● TASK TO CARRY OUT:
Lines with "pixels": copy each one from the listing below.

● GIVEN DATA:
───
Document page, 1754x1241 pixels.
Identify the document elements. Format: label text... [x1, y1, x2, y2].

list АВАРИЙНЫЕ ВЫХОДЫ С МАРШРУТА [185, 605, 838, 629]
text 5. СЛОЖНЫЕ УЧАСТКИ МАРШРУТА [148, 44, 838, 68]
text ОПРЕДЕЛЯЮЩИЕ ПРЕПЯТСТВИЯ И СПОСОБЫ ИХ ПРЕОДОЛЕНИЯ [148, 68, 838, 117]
───
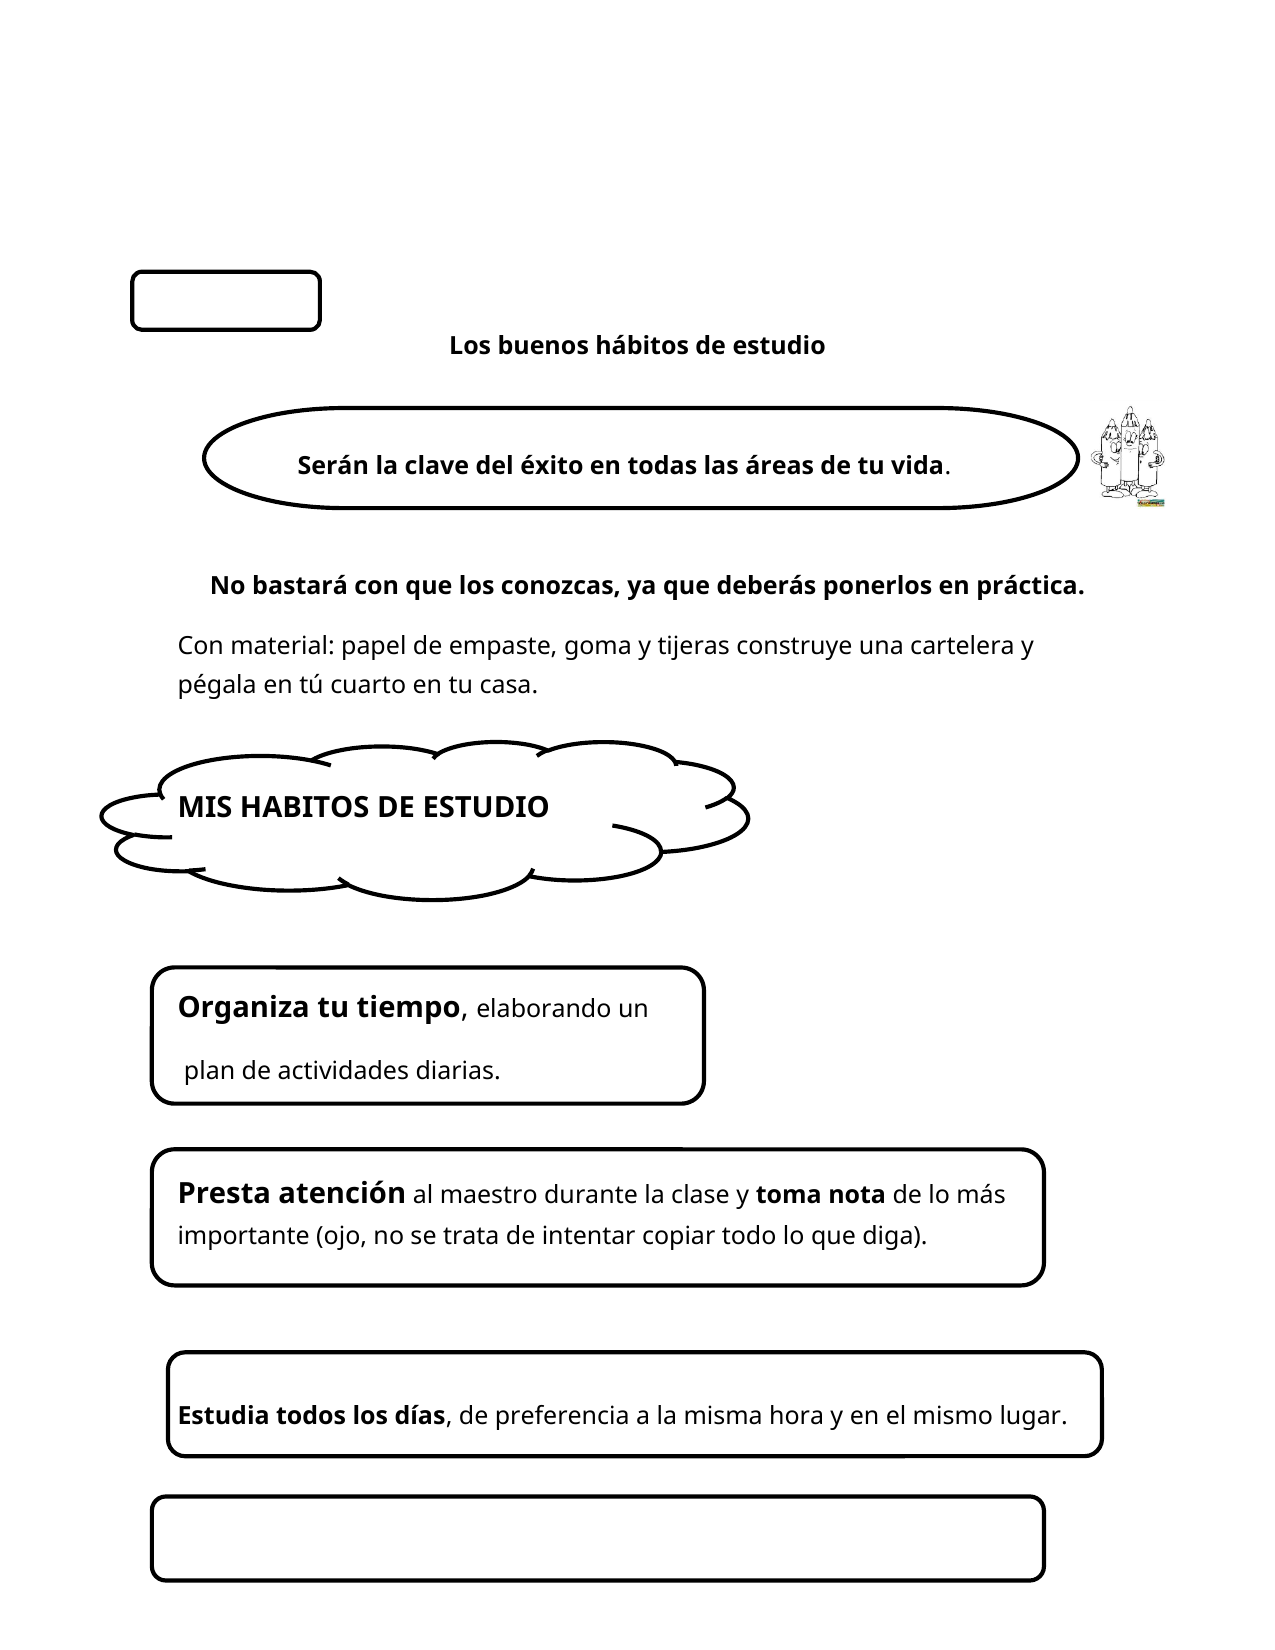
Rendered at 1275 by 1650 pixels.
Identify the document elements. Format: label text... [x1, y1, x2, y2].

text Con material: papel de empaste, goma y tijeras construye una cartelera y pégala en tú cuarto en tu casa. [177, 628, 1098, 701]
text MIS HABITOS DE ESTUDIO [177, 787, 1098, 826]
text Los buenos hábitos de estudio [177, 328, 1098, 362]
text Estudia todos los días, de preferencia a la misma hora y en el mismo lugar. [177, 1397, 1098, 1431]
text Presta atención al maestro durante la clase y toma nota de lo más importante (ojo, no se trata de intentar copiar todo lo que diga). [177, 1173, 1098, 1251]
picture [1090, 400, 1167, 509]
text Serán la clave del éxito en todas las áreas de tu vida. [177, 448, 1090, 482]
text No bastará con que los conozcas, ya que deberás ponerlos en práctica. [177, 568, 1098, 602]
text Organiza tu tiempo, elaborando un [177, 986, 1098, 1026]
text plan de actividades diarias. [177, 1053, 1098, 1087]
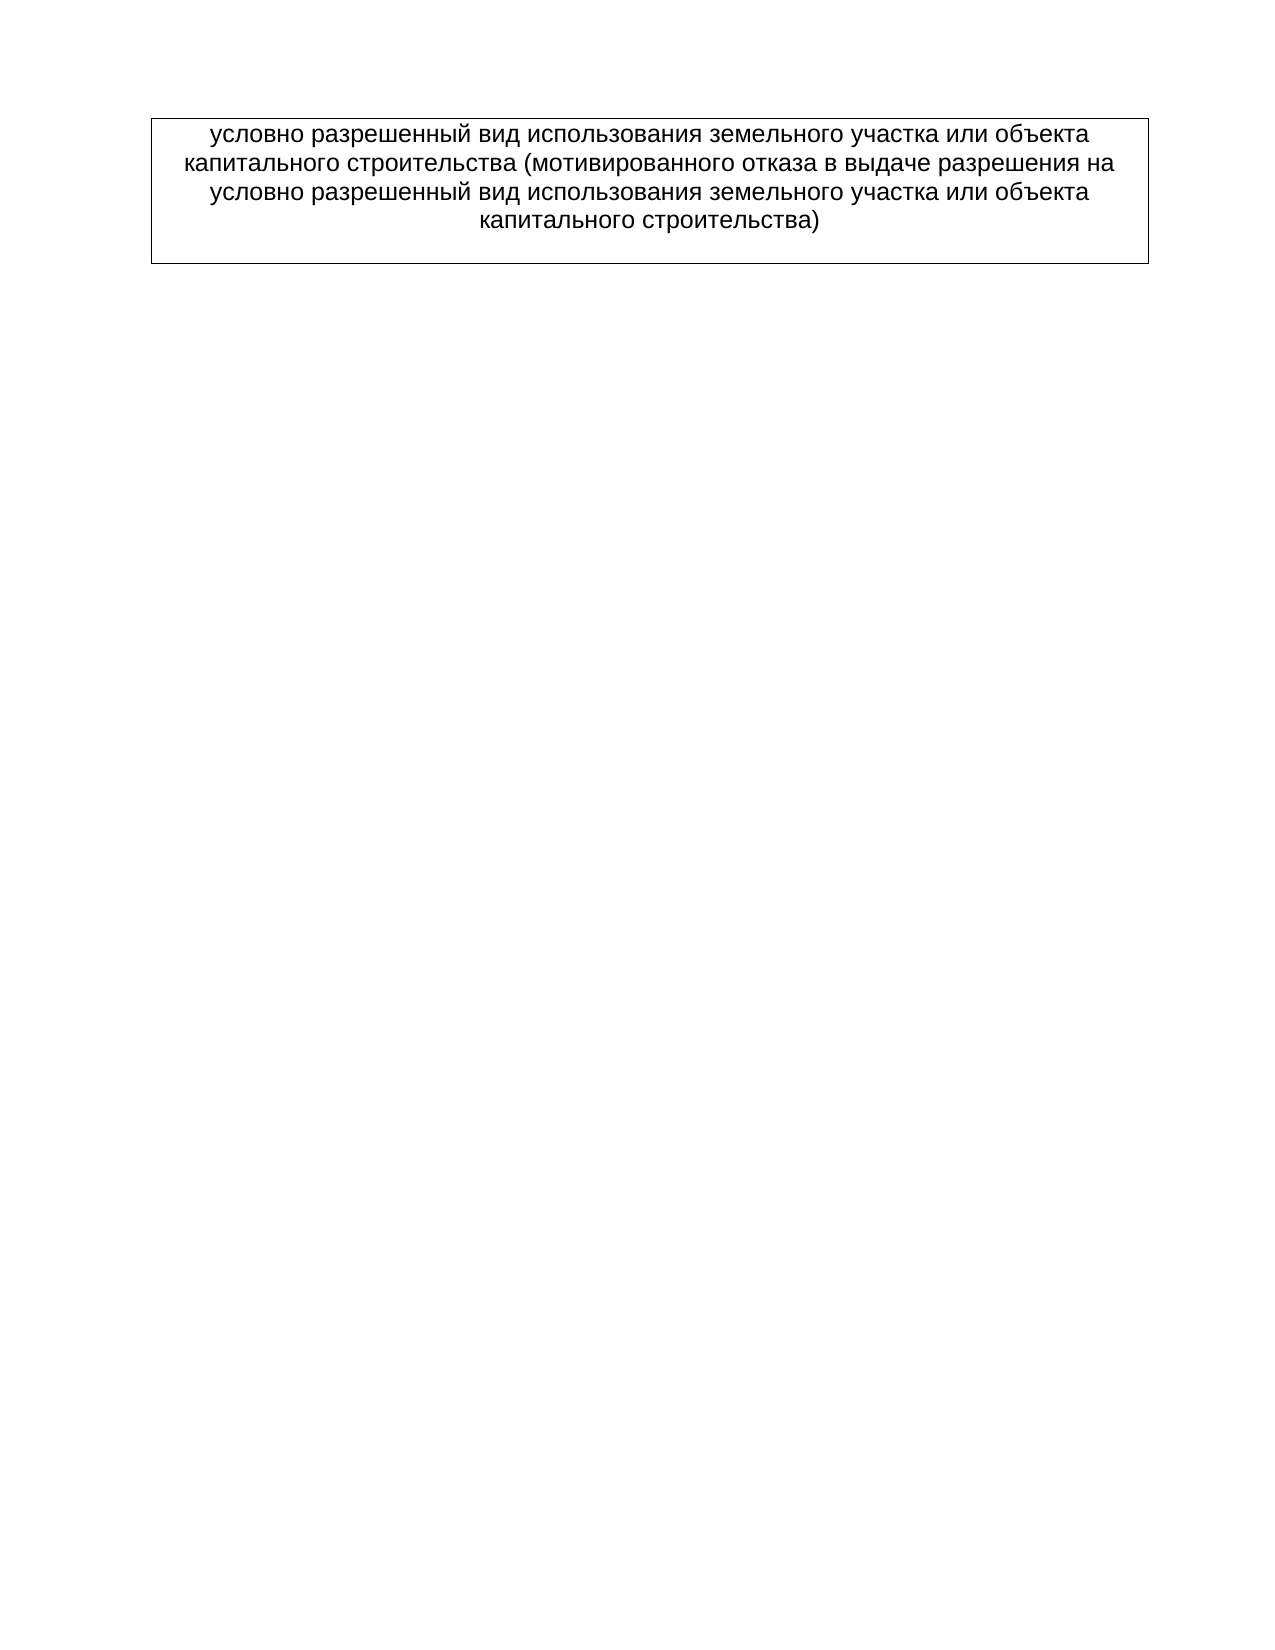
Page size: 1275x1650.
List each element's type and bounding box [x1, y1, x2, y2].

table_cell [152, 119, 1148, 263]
───
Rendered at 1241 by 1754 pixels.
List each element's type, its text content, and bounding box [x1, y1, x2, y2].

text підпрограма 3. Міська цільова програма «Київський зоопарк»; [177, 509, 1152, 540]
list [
───
● OUTPUT FOR THIS TASK:
Document page, 1754x1241 pixels.
Rendered at 1275 by 1650 pixels.
Rendered at 1241 by 1754 pixels.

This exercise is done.